The investment banking arm of Royal Bank of Canada is setting up shop in Newport Beach’s Fashion Island next month.
RBC Capital Markets plans to hire about five local workers for the office, which is set to be the West Coast hub for its real estate mortgage capital division.
The Toronto-based bank is betting on Orange County’s growing commercial real estate market. It plans to lend to building buyers here and then sell the mortgages to investors as bonds.
“I’d like to see the West Coast do over a billion dollars (in loans) over the next 12 months,” said Dan Smith, managing director of RBC Capital Markets’ real estate mortgage capital division in Dallas. “It’s an aggressive goal, but it’s reachable.”
Commercial mortgages sold as bonds have more than doubled since 2004 to about $200 billion last year, according to the Commercial Mortgage Securities Association, a trade group.
RBC makes loans to buyers of apartments, stores, malls and shopping centers, office buildings, self-storage complexes, hotels and industrial buildings.
The loans range from $5 million to more than $100 million and have fixed or floating interest rates. They can be for five, seven or 10 years.
RBC pools the loans with those from other banks and sells them to investors.
RBC draws on its own deposits to make loans.
“We make our money through origination fees plus fees (from) arbitrage when we sell the loan,” Smith said. “We also make money by the interest rate paid by the borrower.”
RBC Centura is the U.S. banking division based in Raleigh, N.C. Branches are in the Southeastern part of the country. The bank is the sixth largest in North America by assets, which totaled about $397 billion last year.
The real estate mortgage capital division has been growing since opening its first office in Dallas in September.
That unit has sold about $1.2 billion worth of commercial mortgage bonds in just a few months, Smith said.
RBC opened an office in Chicago in January and another is set for Phoenix later this year.
Smith didn’t say how big the Fashion Island office will be.
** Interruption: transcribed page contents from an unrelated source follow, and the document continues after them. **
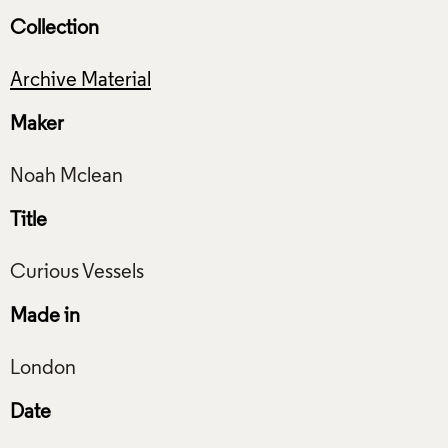
Collection
Archive Material
Maker
Title
Made in
Date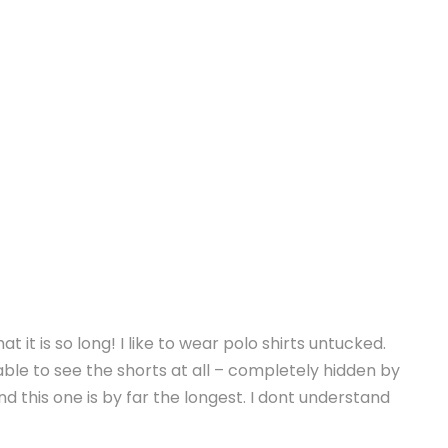
t it is so long! I like to wear polo shirts untucked.
able to see the shorts at all – completely hidden by
and this one is by far the longest. I dont understand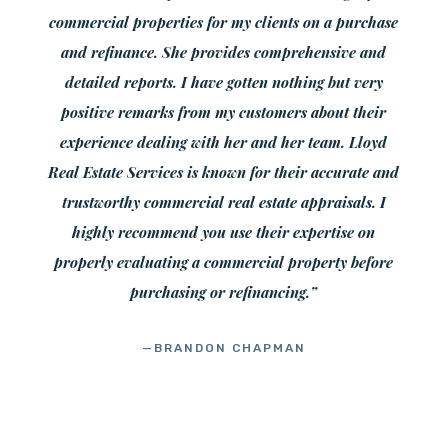
commercial properties for my clients on a purchase
and refinance. She provides comprehensive and
detailed reports. I have gotten nothing but very
positive remarks from my customers about their
experience dealing with her and her team. Lloyd
Real Estate Services is known for their accurate and
trustworthy commercial real estate appraisals. I
highly recommend you use their expertise on
properly evaluating a commercial property before
purchasing or refinancing.”
—BRANDON CHAPMAN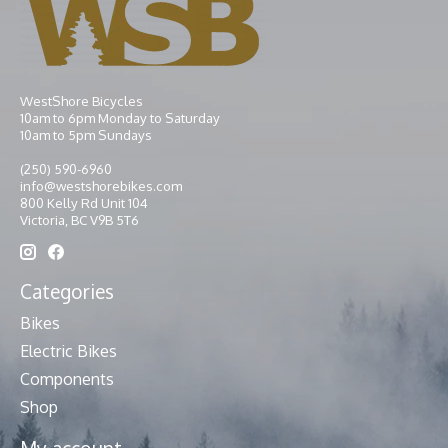
WestShore Bicycles
10am to 6pm Monday to Saturday
10am to 5pm Sundays
(250) 590-6960
info@westshorebikes.com
800 Kelly Rd Unit 104
Victoria, BC V9B 5T6
Categories
Bikes
Electric Bikes
Components
Shop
It’s expected to open sometime in April, he said.
Plans are to hire from the county’s pool of mortgage executives.
“There’s a wealth of talent in Southern California,” Smith said. “To us, it’s important to have local expertise. They can provide better, quicker and more dependable service.”
RBC hopes to work with big local property owners, such as The Irvine Company, he said.
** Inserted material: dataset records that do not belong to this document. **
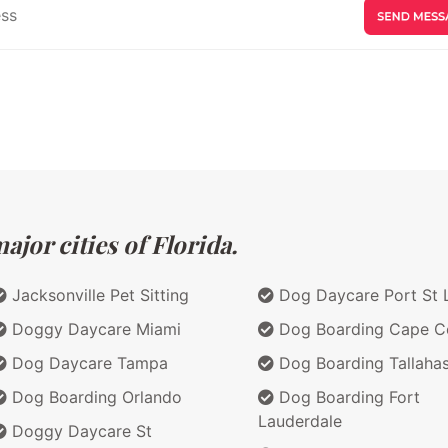
jor cities of Florida.
Jacksonville Pet Sitting
Dog Daycare Port St 
Doggy Daycare Miami
Dog Boarding Cape C
Dog Daycare Tampa
Dog Boarding Tallaha
Dog Boarding Orlando
Dog Boarding Fort
Lauderdale
Doggy Daycare St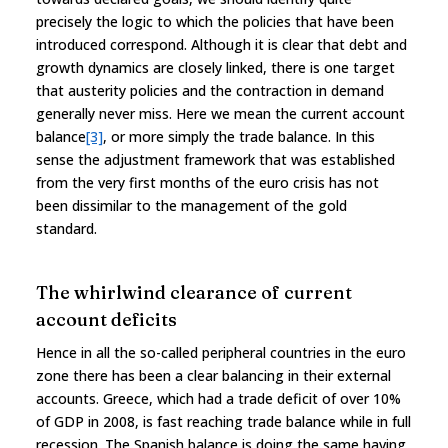
precisely the logic to which the policies that have been
introduced correspond. Although it is clear that debt and
growth dynamics are closely linked, there is one target
that austerity policies and the contraction in demand
generally never miss. Here we mean the current account
balance
[3]
, or more simply the trade balance. In this
sense the adjustment framework that was established
from the very first months of the euro crisis has not
been dissimilar to the management of the gold
standard.
The whirlwind clearance of current
account deficits
Hence in all the so-called peripheral countries in the euro
zone there has been a clear balancing in their external
accounts. Greece, which had a trade deficit of over 10%
of GDP in 2008, is fast reaching trade balance while in full
recession. The Spanish balance is doing the same having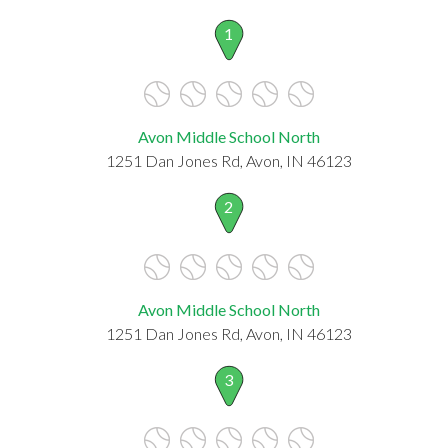
1
Avon Middle School North
1251 Dan Jones Rd, Avon, IN 46123
2
Avon Middle School North
1251 Dan Jones Rd, Avon, IN 46123
3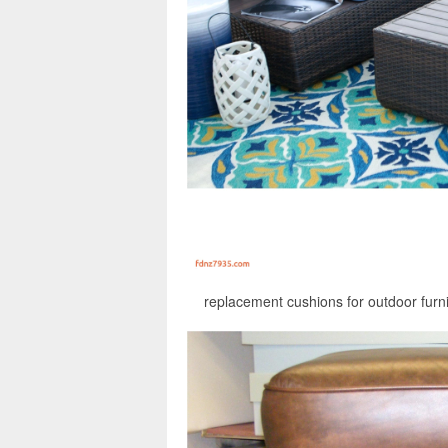
replacement cushions for outdoor furni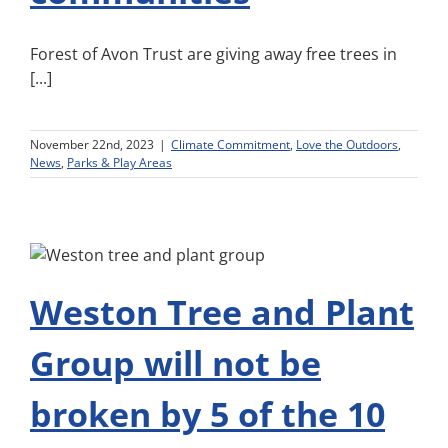
Forest of Avon Trust are giving away free trees in
[...]
November 22nd, 2023
|
Climate Commitment
,
Love the Outdoors
,
News
,
Parks & Play Areas
Weston Tree and Plant
Group will not be
broken by 5 of the 10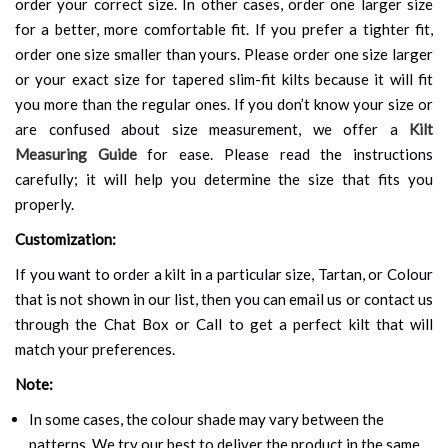
order your correct size. In other cases, order one larger size
for a better, more comfortable fit. If you prefer a tighter fit,
order one size smaller than yours. Please order one size larger
or your exact size for tapered slim-fit kilts because it will fit
you more than the regular ones. If you don’t know your size or
are confused about size measurement, we offer a
Kilt
Measuring Guide
for ease. Please read the instructions
carefully; it will help you determine the size that fits you
properly.
Customization:
If you want to order a kilt in a particular size, Tartan, or Colour
that is not shown in our list, then you can email us or contact us
through the Chat Box or Call to get a perfect kilt that will
match your preferences.
Note:
In some cases, the colour shade may vary between the
patterns. We try our best to deliver the product in the same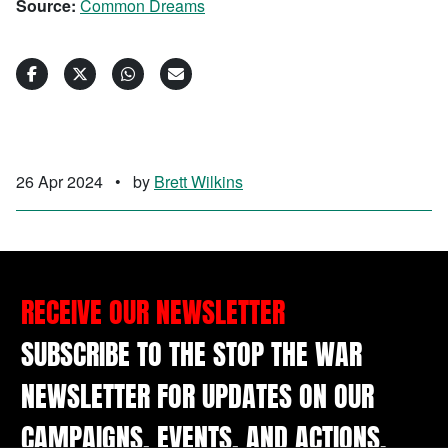
Source:
Common Dreams
26 Apr 2024
•
by
Brett Wilkins
RECEIVE OUR NEWSLETTER
SUBSCRIBE TO THE STOP THE WAR
NEWSLETTER FOR UPDATES ON OUR
CAMPAIGNS, EVENTS, AND ACTIONS.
About 80% of business could come from local real estate brokers, Smith said.
“We would want to do loans through large owners of office and retail space,” he said.
Loans for retail buildings will take the biggest chunk of RBC’s loan portfolio, followed by apartments and then office, according to Smith.
Self-storage space is set to make up about 10% of its loans, he said.
RBC already has a deal with Newport Beach-based Buchanan Street Partners’ Buchanan Storage Capital, which arranges financing for self-storage acquisitions.
According to the deal, which was announced in November, RBC has agreed to finance self-storage acquisitions through Buchanan.
Buchanan’s also agreed to provide RBC first dibs on selling its mortgages as securities.